§ Part of a data file
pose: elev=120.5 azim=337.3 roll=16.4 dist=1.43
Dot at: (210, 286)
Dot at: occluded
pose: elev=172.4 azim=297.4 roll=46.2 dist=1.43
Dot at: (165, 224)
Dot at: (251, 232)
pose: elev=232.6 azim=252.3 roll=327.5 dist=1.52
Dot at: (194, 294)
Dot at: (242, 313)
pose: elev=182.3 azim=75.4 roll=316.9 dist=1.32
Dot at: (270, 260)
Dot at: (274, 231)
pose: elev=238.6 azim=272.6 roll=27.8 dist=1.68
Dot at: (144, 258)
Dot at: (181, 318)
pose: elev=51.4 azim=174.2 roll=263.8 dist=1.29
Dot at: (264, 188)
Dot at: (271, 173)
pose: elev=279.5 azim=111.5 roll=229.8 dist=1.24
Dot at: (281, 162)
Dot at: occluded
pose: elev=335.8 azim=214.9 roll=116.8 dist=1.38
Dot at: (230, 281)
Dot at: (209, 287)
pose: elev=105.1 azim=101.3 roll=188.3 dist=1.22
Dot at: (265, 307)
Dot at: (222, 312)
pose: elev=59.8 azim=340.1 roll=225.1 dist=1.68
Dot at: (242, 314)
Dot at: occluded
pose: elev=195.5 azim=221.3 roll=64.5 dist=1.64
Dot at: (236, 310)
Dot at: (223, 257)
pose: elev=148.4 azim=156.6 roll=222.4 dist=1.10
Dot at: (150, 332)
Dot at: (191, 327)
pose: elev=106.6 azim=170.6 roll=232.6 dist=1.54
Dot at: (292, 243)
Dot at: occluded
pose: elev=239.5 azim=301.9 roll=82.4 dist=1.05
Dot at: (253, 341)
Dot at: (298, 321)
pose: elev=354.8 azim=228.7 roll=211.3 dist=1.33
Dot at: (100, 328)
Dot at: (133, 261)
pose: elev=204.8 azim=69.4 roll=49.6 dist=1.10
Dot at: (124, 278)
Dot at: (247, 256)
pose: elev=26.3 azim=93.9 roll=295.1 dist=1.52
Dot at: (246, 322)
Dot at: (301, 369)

§ Instructions to follow
Copy every row above word for word, leaving nothing out.

§ Exercise result
pose: elev=120.5 azim=337.3 roll=16.4 dist=1.43
Dot at: (210, 286)
Dot at: occluded
pose: elev=172.4 azim=297.4 roll=46.2 dist=1.43
Dot at: (165, 224)
Dot at: (251, 232)
pose: elev=232.6 azim=252.3 roll=327.5 dist=1.52
Dot at: (194, 294)
Dot at: (242, 313)
pose: elev=182.3 azim=75.4 roll=316.9 dist=1.32
Dot at: (270, 260)
Dot at: (274, 231)
pose: elev=238.6 azim=272.6 roll=27.8 dist=1.68
Dot at: (144, 258)
Dot at: (181, 318)
pose: elev=51.4 azim=174.2 roll=263.8 dist=1.29
Dot at: (264, 188)
Dot at: (271, 173)
pose: elev=279.5 azim=111.5 roll=229.8 dist=1.24
Dot at: (281, 162)
Dot at: occluded
pose: elev=335.8 azim=214.9 roll=116.8 dist=1.38
Dot at: (230, 281)
Dot at: (209, 287)
pose: elev=105.1 azim=101.3 roll=188.3 dist=1.22
Dot at: (265, 307)
Dot at: (222, 312)
pose: elev=59.8 azim=340.1 roll=225.1 dist=1.68
Dot at: (242, 314)
Dot at: occluded
pose: elev=195.5 azim=221.3 roll=64.5 dist=1.64
Dot at: (236, 310)
Dot at: (223, 257)
pose: elev=148.4 azim=156.6 roll=222.4 dist=1.10
Dot at: (150, 332)
Dot at: (191, 327)
pose: elev=106.6 azim=170.6 roll=232.6 dist=1.54
Dot at: (292, 243)
Dot at: occluded
pose: elev=239.5 azim=301.9 roll=82.4 dist=1.05
Dot at: (253, 341)
Dot at: (298, 321)
pose: elev=354.8 azim=228.7 roll=211.3 dist=1.33
Dot at: (100, 328)
Dot at: (133, 261)
pose: elev=204.8 azim=69.4 roll=49.6 dist=1.10
Dot at: (124, 278)
Dot at: (247, 256)
pose: elev=26.3 azim=93.9 roll=295.1 dist=1.52
Dot at: (246, 322)
Dot at: (301, 369)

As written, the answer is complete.